My history with thrift shopping makes me wonder: how do one’s shopping habits evolve over time? In the 90’s, toys were advertised on neon TV commercials with chipper children in overalls. I fell for every one, adding them to my hefty holiday wish list with gusto, wishing to wake up to a tree flooded with gifts.

Moving into my early teens, my shopping habits were strained. It’s that strange time in our youth, when some of us are bringing in a little coin from a Friday night job at the movie theatre, but still mainly at the financial mercy of our parents. The popular crowd in high-school was the kryptonite of teenage advertising: Dorinha jeans, puffy skate shoes, Triple 5 Soul jackets.

Somehow, in the midst of adult-life chaos, I ditched consignment for convenience. Cut to my mid-twenties: half-asleep, late night scrolling Facebook, coming across a Gap ad for 50% the entire store, and falling into a rabbit hole of online shopping.

Admittedly, I am new to the anti-fast fashion movement. Living in Vancouver often means living with little disposable income, and as such, shopping for clothing often means shopping for the most affordable option. I currently work 2 full-time jobs while juggling a start-up business and still manage to barely make it to the next pay period. Fast fashion might be hard on our planet, but it was easy on my tight budget, and even tighter schedule.

Grabbing the $29.99 number at H&M  is often the most viable option for a girl who can’t just waltz into a Gastown boutique to purchase a locally made blouse. But in many cases, that $29.99 garment is worn once and tossed aside. Sometimes, it is never worn at all and sits in the back of the closet with the tag still intact. Rinse and repeat.

When I began engaging in the conversation surrounding sustainable shopping and becoming more conscious of where I was sourcing my clothing, I realized that I was a poster woman for consumerism. My fast fashion addiction was real. Beyond my need for affordable and accessible clothing was my consistent fast-fashion mindset that if a dress was marked down to $10.00, that meant I needed it.

Beginning to shop with intention and mindfulness meant becoming more educated on what I was buying and who was making each item.
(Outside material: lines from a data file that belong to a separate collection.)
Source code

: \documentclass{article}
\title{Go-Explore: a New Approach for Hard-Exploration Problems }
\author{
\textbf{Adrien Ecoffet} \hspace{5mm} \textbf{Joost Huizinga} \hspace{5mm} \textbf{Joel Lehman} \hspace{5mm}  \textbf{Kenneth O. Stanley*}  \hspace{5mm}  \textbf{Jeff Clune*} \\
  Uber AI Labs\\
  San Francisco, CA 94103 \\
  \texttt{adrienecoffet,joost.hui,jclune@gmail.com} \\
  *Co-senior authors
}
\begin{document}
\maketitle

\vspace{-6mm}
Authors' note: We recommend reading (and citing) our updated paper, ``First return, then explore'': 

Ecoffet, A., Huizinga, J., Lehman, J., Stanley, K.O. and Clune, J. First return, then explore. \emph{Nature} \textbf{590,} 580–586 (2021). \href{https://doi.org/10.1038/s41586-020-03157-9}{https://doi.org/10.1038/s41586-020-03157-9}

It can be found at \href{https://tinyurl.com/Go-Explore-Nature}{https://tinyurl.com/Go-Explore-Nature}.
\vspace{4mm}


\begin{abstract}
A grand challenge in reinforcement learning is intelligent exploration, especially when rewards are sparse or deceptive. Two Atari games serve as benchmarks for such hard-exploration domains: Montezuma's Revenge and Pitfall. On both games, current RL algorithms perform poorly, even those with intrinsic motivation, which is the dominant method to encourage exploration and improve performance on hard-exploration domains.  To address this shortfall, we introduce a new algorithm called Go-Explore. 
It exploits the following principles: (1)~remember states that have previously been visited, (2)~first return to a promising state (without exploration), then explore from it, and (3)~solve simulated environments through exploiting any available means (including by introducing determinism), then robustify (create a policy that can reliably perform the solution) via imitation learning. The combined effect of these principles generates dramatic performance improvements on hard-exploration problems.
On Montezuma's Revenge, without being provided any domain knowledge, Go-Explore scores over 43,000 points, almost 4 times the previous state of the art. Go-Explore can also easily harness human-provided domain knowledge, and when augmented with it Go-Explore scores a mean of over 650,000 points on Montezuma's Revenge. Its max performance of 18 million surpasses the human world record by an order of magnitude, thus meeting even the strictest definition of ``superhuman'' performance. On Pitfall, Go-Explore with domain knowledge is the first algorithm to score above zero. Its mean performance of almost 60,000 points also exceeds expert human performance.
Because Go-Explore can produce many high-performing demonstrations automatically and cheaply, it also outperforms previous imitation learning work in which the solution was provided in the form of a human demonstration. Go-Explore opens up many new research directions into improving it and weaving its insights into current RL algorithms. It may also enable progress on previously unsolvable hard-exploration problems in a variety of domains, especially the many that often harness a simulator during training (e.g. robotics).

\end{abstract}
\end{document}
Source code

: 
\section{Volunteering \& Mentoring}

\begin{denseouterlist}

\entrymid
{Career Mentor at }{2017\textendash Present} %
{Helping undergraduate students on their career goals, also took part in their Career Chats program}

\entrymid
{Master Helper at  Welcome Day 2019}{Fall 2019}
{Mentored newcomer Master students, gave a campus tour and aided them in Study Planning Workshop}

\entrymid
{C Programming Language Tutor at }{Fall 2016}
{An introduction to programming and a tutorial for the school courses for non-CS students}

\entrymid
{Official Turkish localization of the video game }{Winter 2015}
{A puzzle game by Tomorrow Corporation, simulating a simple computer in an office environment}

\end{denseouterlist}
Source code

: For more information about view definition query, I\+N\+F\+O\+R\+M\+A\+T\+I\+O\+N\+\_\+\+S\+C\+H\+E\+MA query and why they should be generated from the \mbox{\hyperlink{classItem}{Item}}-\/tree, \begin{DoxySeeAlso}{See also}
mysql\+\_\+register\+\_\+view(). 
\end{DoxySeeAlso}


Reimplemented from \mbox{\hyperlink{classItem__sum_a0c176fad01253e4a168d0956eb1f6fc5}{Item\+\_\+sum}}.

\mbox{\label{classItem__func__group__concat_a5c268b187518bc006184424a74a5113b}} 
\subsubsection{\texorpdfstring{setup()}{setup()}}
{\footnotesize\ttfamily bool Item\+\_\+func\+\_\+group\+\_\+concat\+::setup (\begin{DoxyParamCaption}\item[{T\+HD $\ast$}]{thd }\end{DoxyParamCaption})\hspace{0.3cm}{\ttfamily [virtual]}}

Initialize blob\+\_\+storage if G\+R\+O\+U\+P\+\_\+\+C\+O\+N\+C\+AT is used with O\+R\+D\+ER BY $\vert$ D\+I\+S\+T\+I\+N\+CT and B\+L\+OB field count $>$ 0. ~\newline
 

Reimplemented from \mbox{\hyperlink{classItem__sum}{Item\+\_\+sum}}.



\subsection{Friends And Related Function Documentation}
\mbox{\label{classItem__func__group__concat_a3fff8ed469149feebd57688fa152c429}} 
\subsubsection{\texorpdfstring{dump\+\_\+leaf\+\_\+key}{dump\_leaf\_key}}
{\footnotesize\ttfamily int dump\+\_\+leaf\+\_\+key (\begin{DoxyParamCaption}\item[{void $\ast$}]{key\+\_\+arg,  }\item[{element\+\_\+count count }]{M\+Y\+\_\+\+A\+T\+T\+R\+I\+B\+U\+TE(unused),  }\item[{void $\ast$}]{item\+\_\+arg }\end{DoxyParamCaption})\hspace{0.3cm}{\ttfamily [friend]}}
In becoming more educated on slow fashion, I’ve realized that the most loved items in my closet are ones that I snagged years ago. That dress, those shoes, my signature silk blouse: all staples that I cherish and will continue to for years to come. Why? Because those items make me feel like me. They enhance my femininity, accentuate my curves, and help me conquer the day with confidence.

The process of becoming more involved in the anti-fast fashion movement doesn’t mean that we can never step into a department store or that we’ll never fall for an enticement of an inbox filled with “sale ends at midnight,” ads. We’re human, after all.

We can take those baby steps towards becoming a conscious consumer this year by choosing to shop with intention – just the way we did when shopping at thrift stores for the perfect music festival cut-offs. Giving up fast-fashion doesn’t mean having to give up on the thrill of a great find. Shopping with intention means taking a pause.


Brittany Tiplady is a part-time poet, a full-time Nasty Woman, and the co-founder of Loose Lips Magazine. She loves the indoors, fast wifi, collecting maps, and a generous glass of red wine. She is a self-proclaimed wizard of time management, and a notorious loud talker with a penchant for all things Internet.